The history of debates about progressive income taxation in France is a complex one. We can attribute this to the unsettled inheritance of the French Revolution. During the Revolution, strong support emerged in some quarters for progressive taxation of the rich, and this at a much earlier date than in many other countries. Yet, the Revolution did not result in the creation of a modern income tax, either progressive or proportional.69 Instead of opting for a tax on assessed incomes, revolutionary and post-revolutionary governments chose to create taxes on external indicators of income and/or wealth. The four taxes created during this period would subsequently become known as the quatres vieilles, or the “four old ones.” Many have attributed France’s late adoption of progressive income taxation to the legacy of the quatres vieilles and more generally to the resistance against “inquisitorial” forms of taxation.70

The inquisitorial claim was indeed a major argument levied by the political right in France against the income tax during the nineteenth century. However, as occurred in the United Kingdom, Canada, and the United States, French participation in World War I altered the arguments made in favor of taxing the rich. The arrival of powerful new compensatory arguments helps suggest why France shifted within a period of only six years from having a top marginal rate of income taxation of 2 percent to having a top rate of 50 percent. Debates in France differed from those in the UK, the United States, and Canada in several important ways. Ability to pay arguments in favor of tax progressivity arrived on the scene only belatedly in France. Correspondingly, compensatory arguments played a much more important role throughout the period we consider. In fact, both advocates and adversaries of progressive income taxation used compensatory arguments.71

Between 1790 and 1791 the Constituent National Assembly voted to create three taxes on indicators of income or wealth: the contribution foncière, a tax on land and certain types of property; the contribution des patentes, a tax on professions; and finally the contribution mobilière, a tax on the rental value of lodgings. To the extent that these three contributions did tax income or wealth, it was in a proportionate and not a progressive fashion.
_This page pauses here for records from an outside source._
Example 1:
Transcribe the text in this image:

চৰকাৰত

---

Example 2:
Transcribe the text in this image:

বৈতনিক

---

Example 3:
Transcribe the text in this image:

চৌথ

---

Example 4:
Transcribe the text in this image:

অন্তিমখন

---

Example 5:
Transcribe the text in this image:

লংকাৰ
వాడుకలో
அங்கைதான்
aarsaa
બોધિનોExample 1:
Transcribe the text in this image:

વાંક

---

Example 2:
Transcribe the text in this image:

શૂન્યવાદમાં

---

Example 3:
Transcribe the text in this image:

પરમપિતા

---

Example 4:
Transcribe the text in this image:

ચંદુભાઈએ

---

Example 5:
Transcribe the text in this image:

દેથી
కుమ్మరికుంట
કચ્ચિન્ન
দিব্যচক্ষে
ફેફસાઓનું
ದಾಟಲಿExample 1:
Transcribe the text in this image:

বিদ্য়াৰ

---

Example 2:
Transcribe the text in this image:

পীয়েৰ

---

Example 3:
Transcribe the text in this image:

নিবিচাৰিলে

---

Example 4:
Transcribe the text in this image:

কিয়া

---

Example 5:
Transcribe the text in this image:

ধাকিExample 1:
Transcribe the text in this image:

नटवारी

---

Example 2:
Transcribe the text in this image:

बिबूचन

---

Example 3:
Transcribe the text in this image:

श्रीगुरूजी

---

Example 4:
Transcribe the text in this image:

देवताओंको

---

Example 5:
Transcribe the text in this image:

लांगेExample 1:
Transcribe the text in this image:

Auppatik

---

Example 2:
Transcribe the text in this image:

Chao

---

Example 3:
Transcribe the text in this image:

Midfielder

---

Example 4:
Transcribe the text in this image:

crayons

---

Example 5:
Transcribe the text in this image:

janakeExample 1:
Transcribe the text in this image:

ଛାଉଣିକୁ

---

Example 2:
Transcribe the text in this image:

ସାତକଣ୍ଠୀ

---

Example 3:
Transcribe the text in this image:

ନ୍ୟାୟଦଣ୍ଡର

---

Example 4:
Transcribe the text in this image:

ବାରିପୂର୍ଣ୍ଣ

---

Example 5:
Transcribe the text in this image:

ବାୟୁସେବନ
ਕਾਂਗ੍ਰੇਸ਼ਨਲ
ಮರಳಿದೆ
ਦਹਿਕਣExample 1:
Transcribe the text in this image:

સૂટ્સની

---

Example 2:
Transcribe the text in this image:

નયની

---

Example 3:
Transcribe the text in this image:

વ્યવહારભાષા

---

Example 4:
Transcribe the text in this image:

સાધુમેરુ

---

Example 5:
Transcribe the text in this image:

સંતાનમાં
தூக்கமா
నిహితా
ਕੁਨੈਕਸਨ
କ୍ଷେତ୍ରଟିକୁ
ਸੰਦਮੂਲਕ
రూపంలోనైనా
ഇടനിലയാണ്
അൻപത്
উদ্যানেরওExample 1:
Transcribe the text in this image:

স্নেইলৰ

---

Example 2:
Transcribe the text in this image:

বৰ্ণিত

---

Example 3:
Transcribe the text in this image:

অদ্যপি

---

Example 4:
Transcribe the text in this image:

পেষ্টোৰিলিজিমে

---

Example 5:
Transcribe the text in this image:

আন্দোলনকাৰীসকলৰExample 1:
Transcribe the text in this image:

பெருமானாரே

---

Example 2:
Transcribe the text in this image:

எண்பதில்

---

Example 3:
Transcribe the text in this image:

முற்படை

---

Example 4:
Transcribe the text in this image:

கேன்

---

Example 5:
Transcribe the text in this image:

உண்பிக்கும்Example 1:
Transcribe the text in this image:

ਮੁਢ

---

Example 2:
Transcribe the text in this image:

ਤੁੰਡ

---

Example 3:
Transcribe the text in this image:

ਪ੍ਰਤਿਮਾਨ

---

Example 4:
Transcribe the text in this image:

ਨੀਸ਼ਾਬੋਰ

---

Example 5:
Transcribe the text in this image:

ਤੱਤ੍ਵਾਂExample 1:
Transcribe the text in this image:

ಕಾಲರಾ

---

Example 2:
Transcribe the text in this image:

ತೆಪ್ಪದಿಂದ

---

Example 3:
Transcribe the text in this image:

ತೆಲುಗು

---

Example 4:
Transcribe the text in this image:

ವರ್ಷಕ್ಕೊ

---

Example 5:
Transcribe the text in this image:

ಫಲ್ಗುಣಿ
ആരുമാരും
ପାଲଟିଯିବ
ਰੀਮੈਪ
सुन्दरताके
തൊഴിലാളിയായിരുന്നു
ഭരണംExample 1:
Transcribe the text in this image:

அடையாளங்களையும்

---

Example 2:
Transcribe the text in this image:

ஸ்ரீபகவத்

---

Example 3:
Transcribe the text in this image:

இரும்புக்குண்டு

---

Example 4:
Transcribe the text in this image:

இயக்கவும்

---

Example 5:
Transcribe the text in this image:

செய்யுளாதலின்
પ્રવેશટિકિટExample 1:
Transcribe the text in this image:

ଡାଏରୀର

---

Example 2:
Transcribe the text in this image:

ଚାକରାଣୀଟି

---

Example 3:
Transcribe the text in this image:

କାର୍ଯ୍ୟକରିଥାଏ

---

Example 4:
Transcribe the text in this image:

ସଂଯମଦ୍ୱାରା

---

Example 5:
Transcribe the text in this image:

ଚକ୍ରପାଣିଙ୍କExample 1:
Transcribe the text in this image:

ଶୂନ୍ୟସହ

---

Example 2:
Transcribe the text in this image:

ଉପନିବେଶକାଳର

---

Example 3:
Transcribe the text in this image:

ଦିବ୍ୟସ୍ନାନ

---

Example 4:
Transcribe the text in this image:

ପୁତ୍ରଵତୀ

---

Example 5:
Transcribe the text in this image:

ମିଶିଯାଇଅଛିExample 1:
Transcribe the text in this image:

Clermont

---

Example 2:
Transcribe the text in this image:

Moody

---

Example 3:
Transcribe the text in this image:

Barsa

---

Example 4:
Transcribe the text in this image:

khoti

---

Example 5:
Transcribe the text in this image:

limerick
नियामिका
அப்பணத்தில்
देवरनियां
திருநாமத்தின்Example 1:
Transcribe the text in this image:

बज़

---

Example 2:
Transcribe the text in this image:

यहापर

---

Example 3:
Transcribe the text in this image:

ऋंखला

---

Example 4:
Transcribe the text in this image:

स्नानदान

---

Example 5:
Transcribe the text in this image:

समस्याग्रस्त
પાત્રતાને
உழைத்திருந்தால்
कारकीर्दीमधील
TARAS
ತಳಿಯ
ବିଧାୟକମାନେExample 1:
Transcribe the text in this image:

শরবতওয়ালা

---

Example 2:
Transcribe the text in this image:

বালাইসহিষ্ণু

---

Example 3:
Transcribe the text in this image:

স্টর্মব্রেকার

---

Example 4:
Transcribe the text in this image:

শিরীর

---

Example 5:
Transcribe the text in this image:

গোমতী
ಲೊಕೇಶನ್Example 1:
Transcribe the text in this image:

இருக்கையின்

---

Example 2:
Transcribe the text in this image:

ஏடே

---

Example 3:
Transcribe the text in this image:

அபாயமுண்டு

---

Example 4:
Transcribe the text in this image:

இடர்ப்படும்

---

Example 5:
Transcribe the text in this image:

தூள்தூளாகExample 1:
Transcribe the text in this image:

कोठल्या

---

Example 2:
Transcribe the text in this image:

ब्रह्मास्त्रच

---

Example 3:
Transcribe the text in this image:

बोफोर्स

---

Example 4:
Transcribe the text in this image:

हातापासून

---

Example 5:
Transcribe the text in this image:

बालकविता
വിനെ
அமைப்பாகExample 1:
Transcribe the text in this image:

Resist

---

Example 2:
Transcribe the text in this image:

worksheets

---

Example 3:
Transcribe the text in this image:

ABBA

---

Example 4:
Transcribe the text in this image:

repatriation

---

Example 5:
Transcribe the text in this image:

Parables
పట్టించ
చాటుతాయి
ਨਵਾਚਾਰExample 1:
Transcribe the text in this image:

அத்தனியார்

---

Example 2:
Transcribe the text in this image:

In step with the radicalization of the Revolution, pressure subsequently grew for establishing progressive taxation. The Convention (the successor assembly to the Constituent) voted in favor of the principle of progressive taxation on March 18, 1793.72 At the time supporters used ability to pay arguments to justify this measure. However, war mobilization in 1793 also led to the creation of new arguments that the rich should be taxed to compensate for war sacrifice. During the Revolution, the Convention did not implement a permanent progressive tax scheme. What it did do is vote a series of forced loans that were based on a progressive scale. There was also substantial ad hoc taxation of the rich at the local level.73 According to standard accounts, this arbitrary feature of progressive taxation during the revolutionary era helped color future French opinion about progressive taxation of any sort.